Today, Bohemian Rhapsody is more than just Queen’s signature song: it’s become as big as the band that created it. The song reached No.1 again in the wake of Mercury’s death in 1991, and featured in an iconic scene in the hit movie Wayne’s World the following year. When the band decided to make a big screen biopic in 2018, there was only one song they cold name it after.
More than 40 years on, its daring fusion of heavy metal, show-tune balladry and light opera remains the high watermark in Queen’s career, and a tribute to the band’s collective imagination and desire to push everything as far as as they could. It broke the mould in 1975, and no-one has even dared to try and compete with it since.

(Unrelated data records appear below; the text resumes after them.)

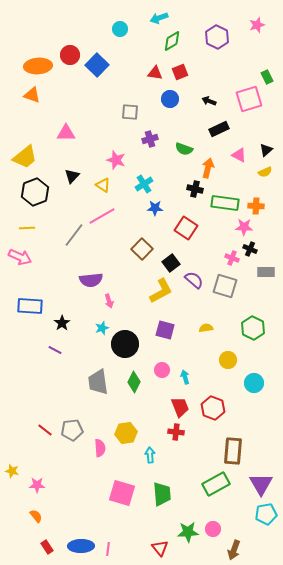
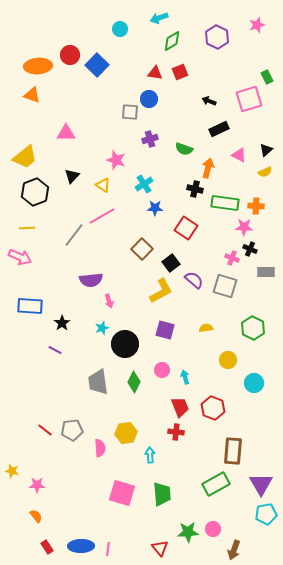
blue circle at (170, 99): moved 21 px left
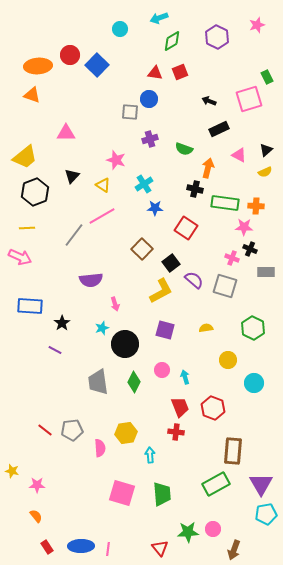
pink arrow at (109, 301): moved 6 px right, 3 px down
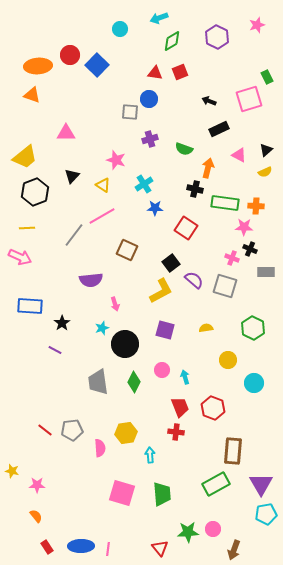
brown square at (142, 249): moved 15 px left, 1 px down; rotated 20 degrees counterclockwise
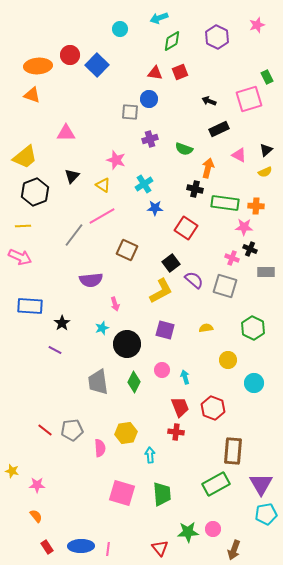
yellow line at (27, 228): moved 4 px left, 2 px up
black circle at (125, 344): moved 2 px right
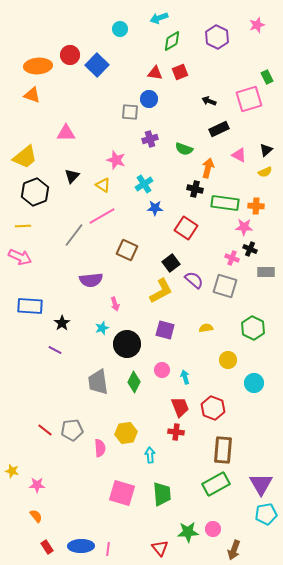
brown rectangle at (233, 451): moved 10 px left, 1 px up
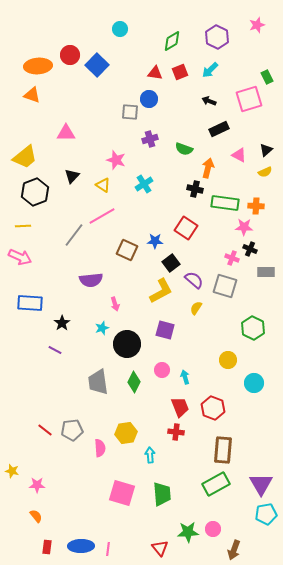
cyan arrow at (159, 18): moved 51 px right, 52 px down; rotated 24 degrees counterclockwise
blue star at (155, 208): moved 33 px down
blue rectangle at (30, 306): moved 3 px up
yellow semicircle at (206, 328): moved 10 px left, 20 px up; rotated 48 degrees counterclockwise
red rectangle at (47, 547): rotated 40 degrees clockwise
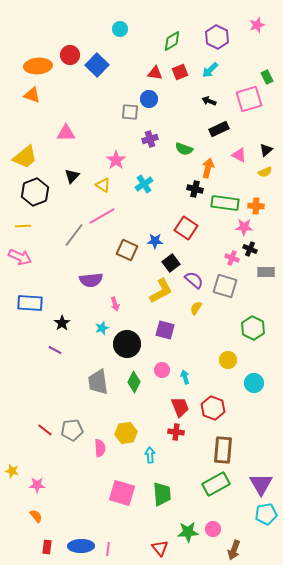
pink star at (116, 160): rotated 18 degrees clockwise
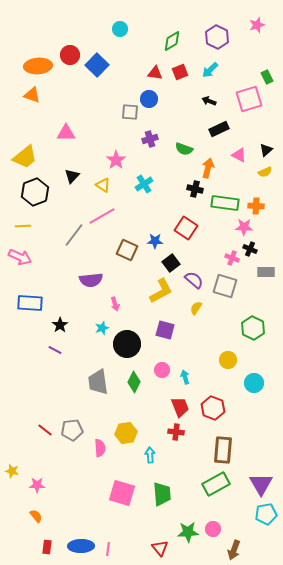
black star at (62, 323): moved 2 px left, 2 px down
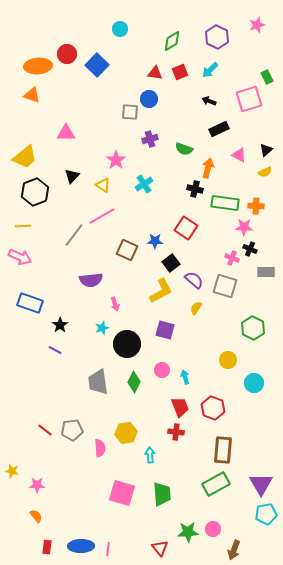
red circle at (70, 55): moved 3 px left, 1 px up
blue rectangle at (30, 303): rotated 15 degrees clockwise
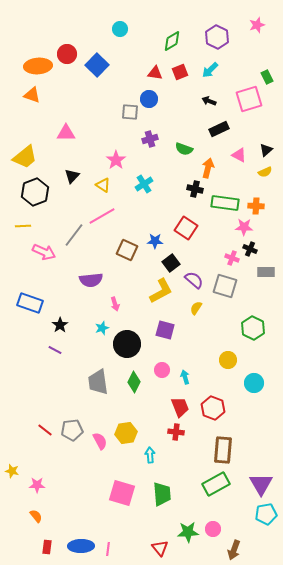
pink arrow at (20, 257): moved 24 px right, 5 px up
pink semicircle at (100, 448): moved 7 px up; rotated 24 degrees counterclockwise
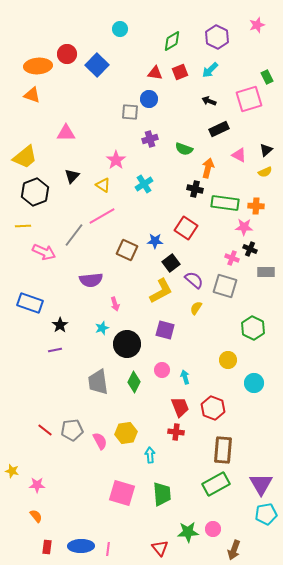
purple line at (55, 350): rotated 40 degrees counterclockwise
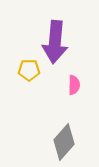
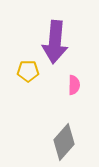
yellow pentagon: moved 1 px left, 1 px down
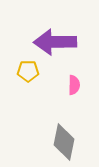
purple arrow: rotated 84 degrees clockwise
gray diamond: rotated 30 degrees counterclockwise
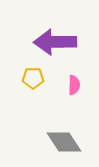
yellow pentagon: moved 5 px right, 7 px down
gray diamond: rotated 45 degrees counterclockwise
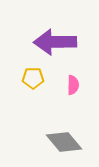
pink semicircle: moved 1 px left
gray diamond: rotated 6 degrees counterclockwise
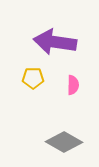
purple arrow: rotated 9 degrees clockwise
gray diamond: rotated 21 degrees counterclockwise
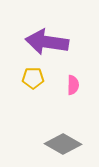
purple arrow: moved 8 px left
gray diamond: moved 1 px left, 2 px down
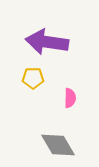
pink semicircle: moved 3 px left, 13 px down
gray diamond: moved 5 px left, 1 px down; rotated 30 degrees clockwise
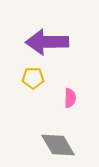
purple arrow: rotated 9 degrees counterclockwise
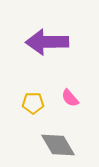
yellow pentagon: moved 25 px down
pink semicircle: rotated 138 degrees clockwise
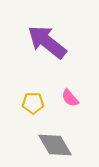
purple arrow: rotated 39 degrees clockwise
gray diamond: moved 3 px left
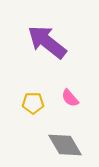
gray diamond: moved 10 px right
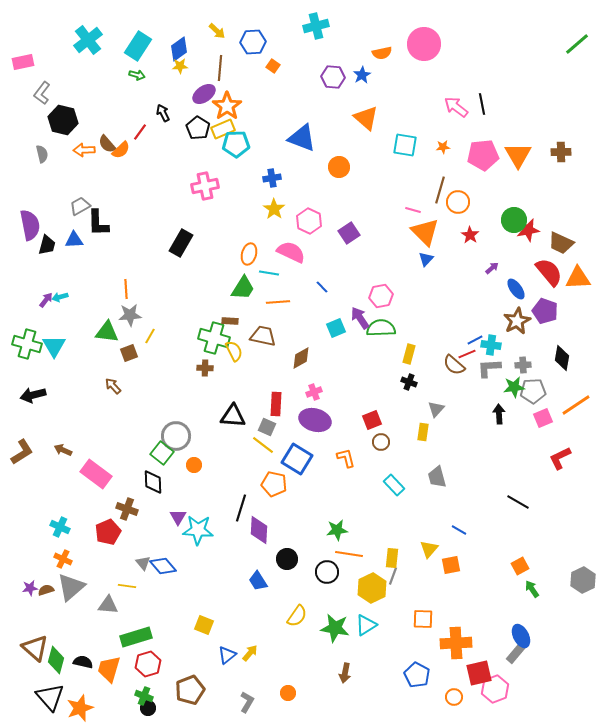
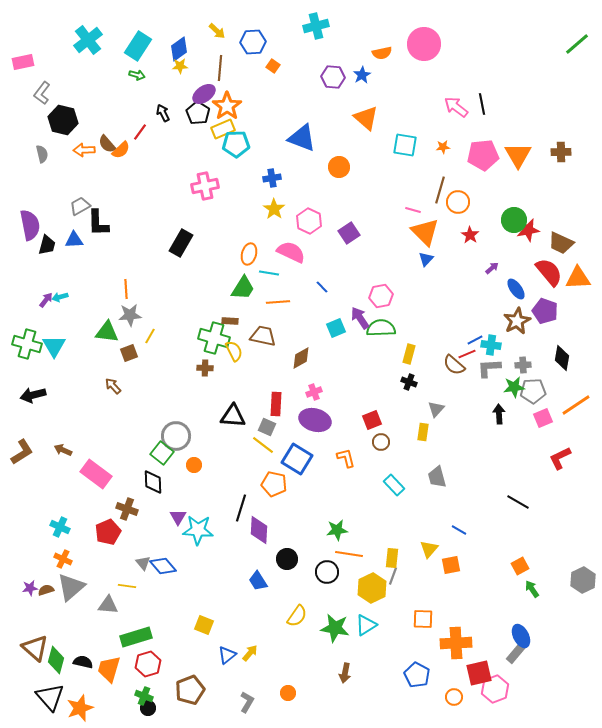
black pentagon at (198, 128): moved 15 px up
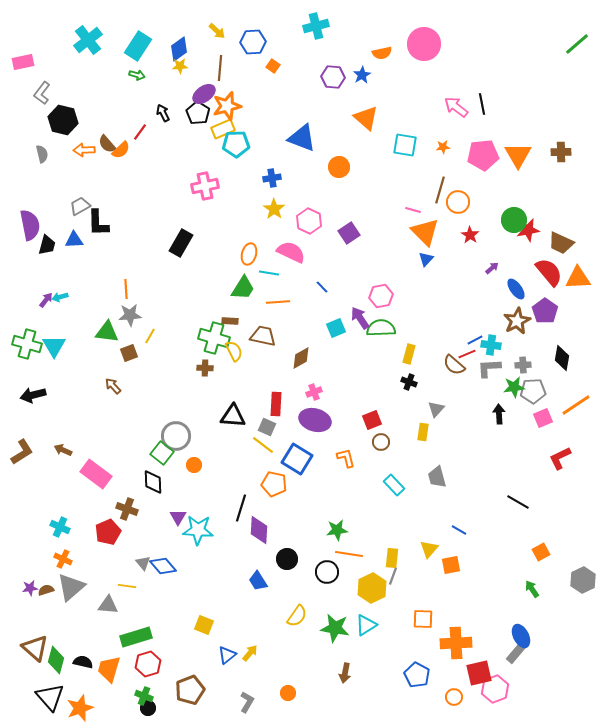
orange star at (227, 106): rotated 20 degrees clockwise
purple pentagon at (545, 311): rotated 15 degrees clockwise
orange square at (520, 566): moved 21 px right, 14 px up
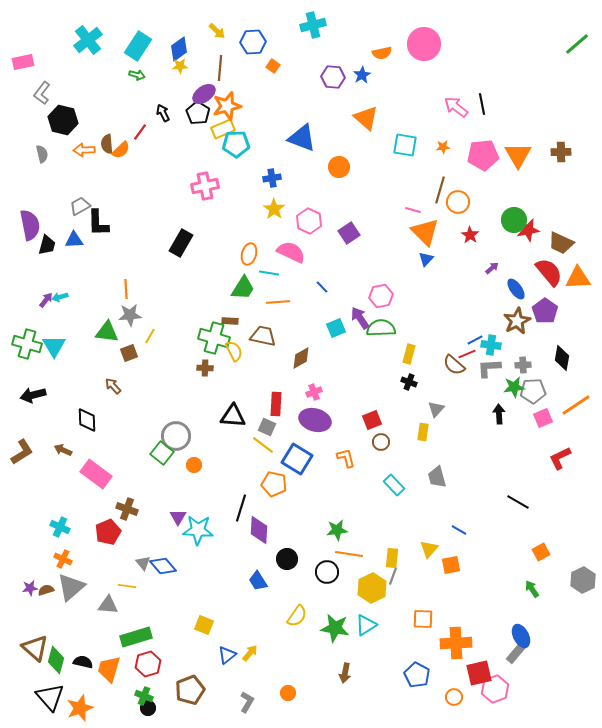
cyan cross at (316, 26): moved 3 px left, 1 px up
brown semicircle at (107, 144): rotated 36 degrees clockwise
black diamond at (153, 482): moved 66 px left, 62 px up
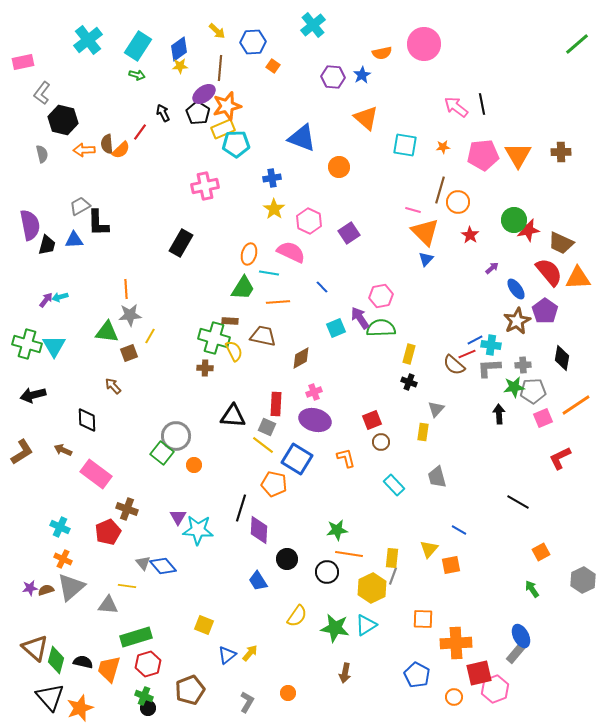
cyan cross at (313, 25): rotated 25 degrees counterclockwise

“People ask me if I get tired of playing it, and I say ‘never,’” said Brian May. “I find the same listening to it. It’s a fabulous bit of music. I don’t take that much of a credit for it, because it’s Freddie’s brainchild. We all worked on it damn hard, and we all performed on it very well, and we all put in some ideas, but really you’re talking about something that happened in Freddie’s fevered brain at a certain point in time.”